SPX with x402 and MPP
x402 and MPP are header exchange protocols — they define how an agent discovers that a service requires payment and how payment credentials are passed over HTTP. They don't prescribe how settlement works.
SPX is the settlement infrastructure underneath. It's what actually moves money.
How SPX fits
┌──────────────────────────────────────────┐
│ Header Exchange Layer │
│ x402 (HTTP 402) · MPP (sessions) │
│ "This endpoint costs $0.01 per call" │
├──────────────────────────────────────────┤
│ Settlement Infrastructure │
│ SPX (cumulative voucher protocol) │
│ Sign per call. Settle when ready. │
├──────────────────────────────────────────┤
│ Execution │
│ Solana · any Ed25519-capable chain │
└──────────────────────────────────────────┘
x402 and MPP tell the agent "you need to pay." SPX is how it pays — and it's better than the alternatives in every scenario.
With x402
x402 defines a simple flow: agent requests a resource, gets back 402 Payment Required with pricing info, then retries with a payment header.
SPX plugs directly into this. When the agent sees a 402, it signs a voucher from its escrow and attaches it as the payment header. The service verifies the Ed25519 signature locally (microseconds, no RPC call) and serves the response. Done.

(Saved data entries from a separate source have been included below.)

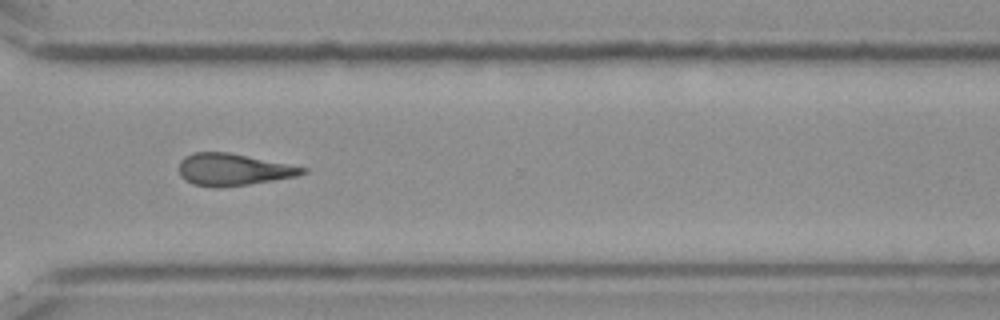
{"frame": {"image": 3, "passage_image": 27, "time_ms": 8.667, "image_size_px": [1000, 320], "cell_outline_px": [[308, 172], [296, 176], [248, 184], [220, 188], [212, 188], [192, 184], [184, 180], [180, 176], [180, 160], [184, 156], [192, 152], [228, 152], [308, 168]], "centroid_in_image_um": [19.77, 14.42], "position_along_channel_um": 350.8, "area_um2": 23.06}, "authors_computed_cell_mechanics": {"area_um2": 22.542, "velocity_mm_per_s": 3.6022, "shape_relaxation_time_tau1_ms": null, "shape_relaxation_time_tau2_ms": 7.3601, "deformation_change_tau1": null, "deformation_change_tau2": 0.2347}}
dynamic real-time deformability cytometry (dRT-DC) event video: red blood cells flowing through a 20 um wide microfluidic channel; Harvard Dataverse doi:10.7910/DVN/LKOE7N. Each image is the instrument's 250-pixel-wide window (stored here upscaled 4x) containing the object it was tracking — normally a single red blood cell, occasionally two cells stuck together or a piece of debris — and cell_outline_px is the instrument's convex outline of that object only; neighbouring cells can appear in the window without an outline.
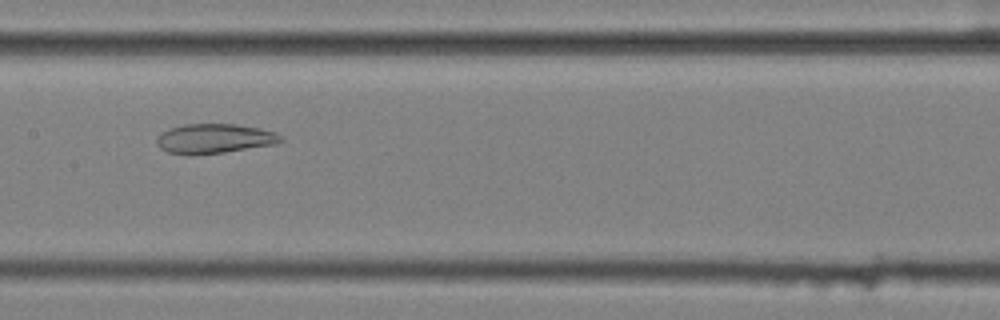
{"species": "common noctule bat (a hibernating species)", "species_latin": "Nyctalus noctula", "temperature_condition": "cold", "stored_images_in_passage": 46, "camera_frame_rate_fps": 3000, "um_per_image_px": 0.085, "animal": {"sex": "female", "body_mass_g": 25.1}, "frame": {"image": 1, "passage_image": 18, "time_ms": 5.667, "image_size_px": [1000, 320], "cell_outline_px": [[284, 140], [276, 144], [224, 152], [188, 156], [168, 152], [160, 148], [156, 144], [156, 136], [160, 132], [168, 128], [184, 124], [236, 124], [260, 128], [276, 132]], "centroid_in_image_um": [18.17, 11.78], "position_along_channel_um": 189.2, "area_um2": 21.73}}
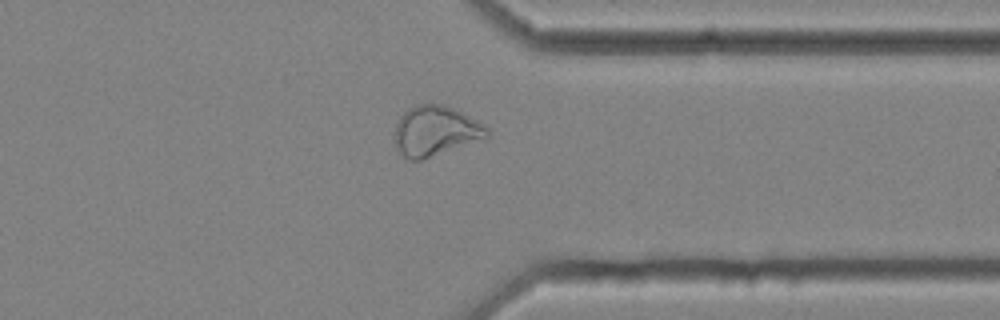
{"frame": {"image": 2, "passage_image": 34, "time_ms": 11.0, "image_size_px": [1000, 320], "cell_outline_px": [[492, 136], [484, 140], [420, 160], [408, 160], [396, 148], [396, 124], [400, 116], [408, 108], [420, 104], [444, 104], [484, 124], [488, 128]], "centroid_in_image_um": [37.06, 11.14], "position_along_channel_um": 374.3, "area_um2": 26.99}}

This works for first-time calls too — not just ongoing relationships. The agent already has a funded escrow. Signing a voucher to a new service costs nothing and takes under 1ms. There's no setup, no channel opening, no on-chain transaction. The agent just signs and sends.
Agent Service
│ │
│── GET /api/data ─────────────►│
│◄── 402 { price: "$0.01" } ───│
│ │
│── GET /api/data ─────────────►│
│ X-Payment: spx:<voucher> │
│◄── 200 OK ───────────────────│
│ │
│ (no on-chain tx. service │
│ settles whenever it wants) │
Compare this to x402's native settlement: the agent would need to submit an on-chain transaction for every single call. With SPX, the agent just signs — the service batches and settles later.

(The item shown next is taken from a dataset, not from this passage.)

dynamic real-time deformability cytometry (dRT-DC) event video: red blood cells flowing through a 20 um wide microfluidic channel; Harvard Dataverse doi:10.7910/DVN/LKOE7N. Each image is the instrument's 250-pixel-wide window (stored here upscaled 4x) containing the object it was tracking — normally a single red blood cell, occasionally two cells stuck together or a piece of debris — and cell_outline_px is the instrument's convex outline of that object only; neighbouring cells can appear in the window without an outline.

SPX works for every scenario x402 covers:
| Scenario | x402 native | x402 + SPX |
|---|---|---|
| First call to unknown service | 1 on-chain tx ($0.00025, 400ms) | 1 signature (free, <1ms) |
| 10,000 calls to same service | 10,000 txs ($2.50) | 10,000 signatures + 1 settlement ($0.00025) |
| Agent exploring 20 vendors | 20 on-chain txs | 20 signatures (free) |
| Agent with $5 budget | No spending limit enforcement | Escrow enforces hard cap on-chain |
The agent already has an escrow. There's no reason to pay on-chain per call.
With MPP
MPP (Machine Payments Protocol) defines sessions, challenges, and credentials for machine-to-machine payments. It's rail-agnostic — the protocol coordinates payment, but doesn't prescribe the settlement mechanism.
SPX registers as an MPP-compatible payment method. When an MPP session is established and the service accepts SPX, the agent provides an SPX voucher as the credential:
{
"type": "spx-voucher",
"voucher": "<base64(110B message + 64B signature)>",
"escrow": "<escrow public key>",
"network": "solana"
}
The service validates locally, serves the response, and returns an MPP receipt. Settlement happens in batch, on the service's schedule.
For services that accept both Stripe and SPX via MPP, the agent can choose. For high-frequency API calls, SPX is orders of magnitude cheaper than card rails ($0.00025 vs $0.30+ per transaction).
Why SPX is the key infrastructure
Every header exchange protocol — x402, MPP, or whatever comes next — eventually needs to answer the same question: how does money actually move?
The options today:
- On-chain per call (x402 native) — works but expensive at scale
- Card rails (Stripe via MPP) — $0.30 minimum, 2-3 day settlement
- Payment channels — per-vendor setup, locked funds, both parties online
SPX breaks the linear cost relationship. Whether there were 1 call or 1 million, settlement is always 1 transaction. The coordination protocol handles discovery and pricing. SPX handles the money.
Settlement cost:
Per-call on-chain: $0.00025 × N
Card rails: $0.30 + 2.9% × N
SPX: $0.00025 × 1 (always)
Any header exchange protocol can use SPX as its settlement layer. The agent funds one escrow, and every protocol that speaks x402, MPP, or any future standard can settle through it.